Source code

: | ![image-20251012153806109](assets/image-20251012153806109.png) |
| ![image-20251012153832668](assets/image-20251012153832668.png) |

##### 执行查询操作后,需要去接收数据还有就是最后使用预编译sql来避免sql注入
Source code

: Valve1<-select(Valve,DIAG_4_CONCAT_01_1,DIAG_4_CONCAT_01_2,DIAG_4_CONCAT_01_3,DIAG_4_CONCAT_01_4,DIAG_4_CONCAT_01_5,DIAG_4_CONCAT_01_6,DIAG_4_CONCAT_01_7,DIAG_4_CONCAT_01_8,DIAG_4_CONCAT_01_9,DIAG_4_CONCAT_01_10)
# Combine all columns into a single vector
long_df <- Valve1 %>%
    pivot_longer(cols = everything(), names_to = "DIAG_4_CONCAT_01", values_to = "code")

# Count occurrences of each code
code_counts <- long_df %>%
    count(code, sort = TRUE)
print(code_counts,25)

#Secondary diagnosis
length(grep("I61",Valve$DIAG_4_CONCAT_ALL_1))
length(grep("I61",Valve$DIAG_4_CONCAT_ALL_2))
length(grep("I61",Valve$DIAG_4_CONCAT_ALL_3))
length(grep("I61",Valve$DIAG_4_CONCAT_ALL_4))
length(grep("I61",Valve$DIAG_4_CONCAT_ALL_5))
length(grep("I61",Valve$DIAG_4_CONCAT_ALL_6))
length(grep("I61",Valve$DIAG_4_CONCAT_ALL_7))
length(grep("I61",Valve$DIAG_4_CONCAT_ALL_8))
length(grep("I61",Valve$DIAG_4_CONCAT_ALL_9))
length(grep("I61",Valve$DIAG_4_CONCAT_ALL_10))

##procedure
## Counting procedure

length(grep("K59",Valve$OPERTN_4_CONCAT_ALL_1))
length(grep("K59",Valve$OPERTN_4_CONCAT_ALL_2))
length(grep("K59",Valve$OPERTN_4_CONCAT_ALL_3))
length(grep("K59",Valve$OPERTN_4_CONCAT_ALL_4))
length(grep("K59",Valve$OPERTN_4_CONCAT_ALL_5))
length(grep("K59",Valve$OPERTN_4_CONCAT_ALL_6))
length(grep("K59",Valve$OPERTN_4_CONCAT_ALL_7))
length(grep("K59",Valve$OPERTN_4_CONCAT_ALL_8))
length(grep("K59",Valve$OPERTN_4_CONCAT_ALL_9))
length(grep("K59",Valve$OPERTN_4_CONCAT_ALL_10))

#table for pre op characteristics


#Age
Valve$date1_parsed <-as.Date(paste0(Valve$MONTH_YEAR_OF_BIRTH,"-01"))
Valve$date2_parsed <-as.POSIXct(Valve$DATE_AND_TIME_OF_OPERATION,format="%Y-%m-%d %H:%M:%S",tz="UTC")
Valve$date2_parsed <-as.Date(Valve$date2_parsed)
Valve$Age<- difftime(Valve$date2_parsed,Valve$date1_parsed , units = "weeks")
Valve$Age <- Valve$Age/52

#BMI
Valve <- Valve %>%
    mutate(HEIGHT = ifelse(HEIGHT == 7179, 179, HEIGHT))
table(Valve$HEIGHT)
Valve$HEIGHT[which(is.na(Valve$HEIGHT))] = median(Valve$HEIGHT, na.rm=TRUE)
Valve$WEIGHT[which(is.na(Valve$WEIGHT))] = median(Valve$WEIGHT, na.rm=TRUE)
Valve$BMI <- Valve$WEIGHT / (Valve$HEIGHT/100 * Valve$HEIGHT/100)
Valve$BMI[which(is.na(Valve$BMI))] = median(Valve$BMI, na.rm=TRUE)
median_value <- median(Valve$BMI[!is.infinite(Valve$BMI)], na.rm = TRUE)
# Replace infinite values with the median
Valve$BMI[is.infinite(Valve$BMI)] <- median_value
────────────────────────────────────────
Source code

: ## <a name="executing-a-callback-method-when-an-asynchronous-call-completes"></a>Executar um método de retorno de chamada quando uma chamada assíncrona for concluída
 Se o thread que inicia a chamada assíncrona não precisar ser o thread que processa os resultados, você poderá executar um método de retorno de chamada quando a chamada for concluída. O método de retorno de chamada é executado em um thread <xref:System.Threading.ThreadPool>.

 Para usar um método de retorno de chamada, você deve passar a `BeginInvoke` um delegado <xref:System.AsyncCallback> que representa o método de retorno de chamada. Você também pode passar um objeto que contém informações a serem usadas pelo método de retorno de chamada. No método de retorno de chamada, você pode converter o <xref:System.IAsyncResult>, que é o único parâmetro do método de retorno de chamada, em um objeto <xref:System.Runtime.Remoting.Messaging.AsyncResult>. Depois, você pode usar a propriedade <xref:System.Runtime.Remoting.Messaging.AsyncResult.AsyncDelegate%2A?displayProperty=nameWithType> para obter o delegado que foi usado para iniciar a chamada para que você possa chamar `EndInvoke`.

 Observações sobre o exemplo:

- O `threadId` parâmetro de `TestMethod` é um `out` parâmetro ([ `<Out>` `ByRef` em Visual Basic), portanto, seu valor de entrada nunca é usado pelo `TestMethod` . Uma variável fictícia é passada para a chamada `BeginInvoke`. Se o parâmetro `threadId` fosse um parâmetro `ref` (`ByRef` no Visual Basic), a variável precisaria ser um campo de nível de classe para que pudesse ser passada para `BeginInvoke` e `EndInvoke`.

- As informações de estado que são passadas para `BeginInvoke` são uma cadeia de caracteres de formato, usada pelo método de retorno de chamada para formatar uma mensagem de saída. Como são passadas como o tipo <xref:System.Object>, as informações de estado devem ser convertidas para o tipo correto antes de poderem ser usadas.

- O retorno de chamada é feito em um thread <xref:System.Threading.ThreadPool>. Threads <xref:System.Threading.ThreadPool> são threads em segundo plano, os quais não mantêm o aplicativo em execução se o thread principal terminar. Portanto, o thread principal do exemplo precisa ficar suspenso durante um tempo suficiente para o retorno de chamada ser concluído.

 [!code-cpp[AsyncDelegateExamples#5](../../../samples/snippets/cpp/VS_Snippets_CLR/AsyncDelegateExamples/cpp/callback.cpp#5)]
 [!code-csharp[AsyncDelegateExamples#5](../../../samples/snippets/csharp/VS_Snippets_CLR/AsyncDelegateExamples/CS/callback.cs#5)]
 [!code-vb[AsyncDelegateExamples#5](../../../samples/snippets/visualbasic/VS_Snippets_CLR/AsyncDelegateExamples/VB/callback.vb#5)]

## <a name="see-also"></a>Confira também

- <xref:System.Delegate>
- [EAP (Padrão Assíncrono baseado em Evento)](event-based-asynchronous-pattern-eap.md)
────────────────────────────────────────
TASK TO COMPLETE ->
Show a copy of each line from the records above in which the string "AsyncDelegateExamples" occurs.

ANSWER BOX ->
 [!code-cpp[AsyncDelegateExamples#5](../../../samples/snippets/cpp/VS_Snippets_CLR/AsyncDelegateExamples/cpp/callback.cpp#5)]
 [!code-csharp[AsyncDelegateExamples#5](../../../samples/snippets/csharp/VS_Snippets_CLR/AsyncDelegateExamples/CS/callback.cs#5)]
 [!code-vb[AsyncDelegateExamples#5](../../../samples/snippets/visualbasic/VS_Snippets_CLR/AsyncDelegateExamples/VB/callback.vb#5)]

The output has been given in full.